[DATA SECTION]
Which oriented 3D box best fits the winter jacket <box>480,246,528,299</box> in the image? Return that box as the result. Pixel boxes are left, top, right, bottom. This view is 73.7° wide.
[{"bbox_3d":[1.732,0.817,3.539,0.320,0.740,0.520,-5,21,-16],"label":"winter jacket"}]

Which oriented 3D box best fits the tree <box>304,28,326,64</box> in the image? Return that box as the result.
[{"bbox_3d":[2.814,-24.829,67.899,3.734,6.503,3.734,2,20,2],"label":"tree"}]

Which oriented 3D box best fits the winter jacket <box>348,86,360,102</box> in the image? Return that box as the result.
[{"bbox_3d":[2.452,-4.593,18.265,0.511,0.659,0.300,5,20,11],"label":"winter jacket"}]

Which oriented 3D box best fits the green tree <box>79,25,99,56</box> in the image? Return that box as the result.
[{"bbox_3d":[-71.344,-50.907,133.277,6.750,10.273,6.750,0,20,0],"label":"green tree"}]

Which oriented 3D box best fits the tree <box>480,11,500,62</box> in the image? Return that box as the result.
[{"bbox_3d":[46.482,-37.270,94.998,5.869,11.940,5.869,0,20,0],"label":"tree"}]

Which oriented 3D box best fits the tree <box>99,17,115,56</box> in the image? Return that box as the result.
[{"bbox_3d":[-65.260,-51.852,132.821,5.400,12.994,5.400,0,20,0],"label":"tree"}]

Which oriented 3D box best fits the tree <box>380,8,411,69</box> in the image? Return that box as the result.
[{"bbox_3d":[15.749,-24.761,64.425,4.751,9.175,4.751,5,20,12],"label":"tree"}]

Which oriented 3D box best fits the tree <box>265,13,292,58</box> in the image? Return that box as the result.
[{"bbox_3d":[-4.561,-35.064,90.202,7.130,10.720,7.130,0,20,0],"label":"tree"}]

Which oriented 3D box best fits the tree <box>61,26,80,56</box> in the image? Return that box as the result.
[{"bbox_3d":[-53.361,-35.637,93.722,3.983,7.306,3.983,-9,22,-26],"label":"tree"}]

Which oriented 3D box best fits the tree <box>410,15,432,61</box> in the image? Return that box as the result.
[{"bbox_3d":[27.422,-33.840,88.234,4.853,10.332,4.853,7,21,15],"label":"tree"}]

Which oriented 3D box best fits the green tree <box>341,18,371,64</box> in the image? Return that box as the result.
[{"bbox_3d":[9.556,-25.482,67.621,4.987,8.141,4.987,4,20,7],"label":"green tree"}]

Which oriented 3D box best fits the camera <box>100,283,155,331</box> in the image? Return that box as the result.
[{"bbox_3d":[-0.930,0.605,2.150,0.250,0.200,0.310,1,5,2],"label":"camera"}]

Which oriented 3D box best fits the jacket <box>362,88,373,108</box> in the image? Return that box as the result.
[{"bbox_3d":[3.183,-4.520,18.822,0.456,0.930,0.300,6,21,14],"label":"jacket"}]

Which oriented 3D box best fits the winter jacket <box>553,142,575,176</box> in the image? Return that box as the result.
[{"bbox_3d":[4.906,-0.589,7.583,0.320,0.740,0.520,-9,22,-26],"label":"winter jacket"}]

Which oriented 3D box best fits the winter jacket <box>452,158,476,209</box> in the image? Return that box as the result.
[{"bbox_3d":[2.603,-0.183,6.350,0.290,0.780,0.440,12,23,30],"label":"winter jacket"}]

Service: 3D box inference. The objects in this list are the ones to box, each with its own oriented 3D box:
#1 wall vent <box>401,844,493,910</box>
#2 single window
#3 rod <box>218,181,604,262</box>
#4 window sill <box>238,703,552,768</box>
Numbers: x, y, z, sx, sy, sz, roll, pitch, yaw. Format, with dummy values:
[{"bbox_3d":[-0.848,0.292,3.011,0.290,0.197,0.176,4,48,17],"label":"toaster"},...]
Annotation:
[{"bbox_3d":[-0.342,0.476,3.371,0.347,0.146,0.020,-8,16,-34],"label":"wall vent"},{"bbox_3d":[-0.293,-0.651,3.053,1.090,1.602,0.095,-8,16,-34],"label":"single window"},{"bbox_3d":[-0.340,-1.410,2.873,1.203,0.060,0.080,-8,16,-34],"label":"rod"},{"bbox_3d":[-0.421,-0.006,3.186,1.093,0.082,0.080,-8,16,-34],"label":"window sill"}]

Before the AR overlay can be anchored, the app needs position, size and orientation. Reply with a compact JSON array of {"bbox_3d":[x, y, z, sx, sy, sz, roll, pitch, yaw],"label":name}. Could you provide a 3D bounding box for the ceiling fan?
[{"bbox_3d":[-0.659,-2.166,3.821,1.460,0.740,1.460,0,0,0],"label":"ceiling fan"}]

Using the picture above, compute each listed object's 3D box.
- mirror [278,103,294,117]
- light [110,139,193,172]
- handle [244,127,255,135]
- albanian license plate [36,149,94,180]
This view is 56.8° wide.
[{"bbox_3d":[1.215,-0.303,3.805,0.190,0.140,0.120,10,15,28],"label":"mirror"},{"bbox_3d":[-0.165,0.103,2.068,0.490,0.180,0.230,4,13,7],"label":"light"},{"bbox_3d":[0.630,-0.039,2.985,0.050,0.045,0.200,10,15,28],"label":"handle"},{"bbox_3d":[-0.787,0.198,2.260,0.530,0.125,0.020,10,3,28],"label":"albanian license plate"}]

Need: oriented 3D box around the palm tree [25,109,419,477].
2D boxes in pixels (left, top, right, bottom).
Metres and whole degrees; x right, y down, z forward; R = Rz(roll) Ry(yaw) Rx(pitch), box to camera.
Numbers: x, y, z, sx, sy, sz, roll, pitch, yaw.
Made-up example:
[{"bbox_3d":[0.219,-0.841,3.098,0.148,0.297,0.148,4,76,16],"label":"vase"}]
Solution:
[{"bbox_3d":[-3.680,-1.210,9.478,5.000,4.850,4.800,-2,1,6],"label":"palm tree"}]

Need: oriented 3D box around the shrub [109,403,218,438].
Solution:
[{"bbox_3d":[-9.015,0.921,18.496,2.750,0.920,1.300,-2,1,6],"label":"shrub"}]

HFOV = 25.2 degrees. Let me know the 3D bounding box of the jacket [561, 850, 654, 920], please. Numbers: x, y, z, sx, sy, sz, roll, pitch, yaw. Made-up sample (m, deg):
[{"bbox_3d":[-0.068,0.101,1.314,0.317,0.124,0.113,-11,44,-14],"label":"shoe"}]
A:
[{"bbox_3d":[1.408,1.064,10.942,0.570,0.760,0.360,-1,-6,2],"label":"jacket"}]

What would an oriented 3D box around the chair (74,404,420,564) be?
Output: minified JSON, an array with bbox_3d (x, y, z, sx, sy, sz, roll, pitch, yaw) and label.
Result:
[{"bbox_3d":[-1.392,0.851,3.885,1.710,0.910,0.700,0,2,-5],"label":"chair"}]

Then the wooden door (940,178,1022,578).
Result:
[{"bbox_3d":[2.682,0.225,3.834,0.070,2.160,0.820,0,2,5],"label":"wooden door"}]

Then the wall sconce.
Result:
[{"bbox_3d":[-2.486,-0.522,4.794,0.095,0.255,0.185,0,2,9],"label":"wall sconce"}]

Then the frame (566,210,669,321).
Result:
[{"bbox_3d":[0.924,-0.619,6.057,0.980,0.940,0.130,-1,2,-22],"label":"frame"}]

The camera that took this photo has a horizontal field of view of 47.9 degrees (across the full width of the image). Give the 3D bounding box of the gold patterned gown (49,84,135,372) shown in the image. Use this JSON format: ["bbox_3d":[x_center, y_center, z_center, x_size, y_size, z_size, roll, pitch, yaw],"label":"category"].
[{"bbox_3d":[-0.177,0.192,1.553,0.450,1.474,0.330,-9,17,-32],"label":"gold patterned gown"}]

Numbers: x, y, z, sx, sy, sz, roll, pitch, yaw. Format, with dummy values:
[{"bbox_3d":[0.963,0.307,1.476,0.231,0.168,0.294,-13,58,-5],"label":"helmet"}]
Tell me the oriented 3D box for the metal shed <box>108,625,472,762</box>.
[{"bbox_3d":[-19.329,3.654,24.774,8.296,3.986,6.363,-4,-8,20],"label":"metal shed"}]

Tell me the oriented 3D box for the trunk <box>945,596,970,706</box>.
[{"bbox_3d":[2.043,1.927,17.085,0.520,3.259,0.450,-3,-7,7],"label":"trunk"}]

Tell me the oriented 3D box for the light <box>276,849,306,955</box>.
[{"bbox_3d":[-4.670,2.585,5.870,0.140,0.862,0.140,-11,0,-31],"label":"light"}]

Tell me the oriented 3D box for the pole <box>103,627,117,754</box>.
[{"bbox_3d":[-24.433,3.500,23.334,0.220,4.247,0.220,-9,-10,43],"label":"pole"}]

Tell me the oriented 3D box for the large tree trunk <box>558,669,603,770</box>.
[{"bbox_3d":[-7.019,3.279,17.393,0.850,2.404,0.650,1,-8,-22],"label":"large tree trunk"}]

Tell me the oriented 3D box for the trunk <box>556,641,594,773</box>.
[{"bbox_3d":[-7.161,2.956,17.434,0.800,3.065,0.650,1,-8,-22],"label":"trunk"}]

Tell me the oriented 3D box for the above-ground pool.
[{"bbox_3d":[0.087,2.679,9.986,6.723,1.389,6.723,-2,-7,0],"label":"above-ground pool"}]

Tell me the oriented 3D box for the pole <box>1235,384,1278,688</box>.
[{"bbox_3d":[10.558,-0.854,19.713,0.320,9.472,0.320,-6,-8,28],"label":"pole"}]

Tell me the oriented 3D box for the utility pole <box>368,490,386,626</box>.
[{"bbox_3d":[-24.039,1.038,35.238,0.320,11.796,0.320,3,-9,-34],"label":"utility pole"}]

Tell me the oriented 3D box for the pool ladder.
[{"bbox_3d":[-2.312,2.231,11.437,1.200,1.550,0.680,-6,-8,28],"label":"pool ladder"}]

[TRY IT] Convert the data into a JSON list of strings, starting with the line that contains "the pole <box>103,627,117,754</box>." and going on through the last line of the data, with one string per line and blank lines omitted.

[RESPONSE TO THE EXERCISE]
[
  "Tell me the oriented 3D box for the pole <box>103,627,117,754</box>.",
  "[{\"bbox_3d\":[-24.433,3.500,23.334,0.220,4.247,0.220,-9,-10,43],\"label\":\"pole\"}]",
  "Tell me the oriented 3D box for the large tree trunk <box>558,669,603,770</box>.",
  "[{\"bbox_3d\":[-7.019,3.279,17.393,0.850,2.404,0.650,1,-8,-22],\"label\":\"large tree trunk\"}]",
  "Tell me the oriented 3D box for the trunk <box>556,641,594,773</box>.",
  "[{\"bbox_3d\":[-7.161,2.956,17.434,0.800,3.065,0.650,1,-8,-22],\"label\":\"trunk\"}]",
  "Tell me the oriented 3D box for the above-ground pool.",
  "[{\"bbox_3d\":[0.087,2.679,9.986,6.723,1.389,6.723,-2,-7,0],\"label\":\"above-ground pool\"}]",
  "Tell me the oriented 3D box for the pole <box>1235,384,1278,688</box>.",
  "[{\"bbox_3d\":[10.558,-0.854,19.713,0.320,9.472,0.320,-6,-8,28],\"label\":\"pole\"}]",
  "Tell me the oriented 3D box for the utility pole <box>368,490,386,626</box>.",
  "[{\"bbox_3d\":[-24.039,1.038,35.238,0.320,11.796,0.320,3,-9,-34],\"label\":\"utility pole\"}]",
  "Tell me the oriented 3D box for the pool ladder.",
  "[{\"bbox_3d\":[-2.312,2.231,11.437,1.200,1.550,0.680,-6,-8,28],\"label\":\"pool ladder\"}]"
]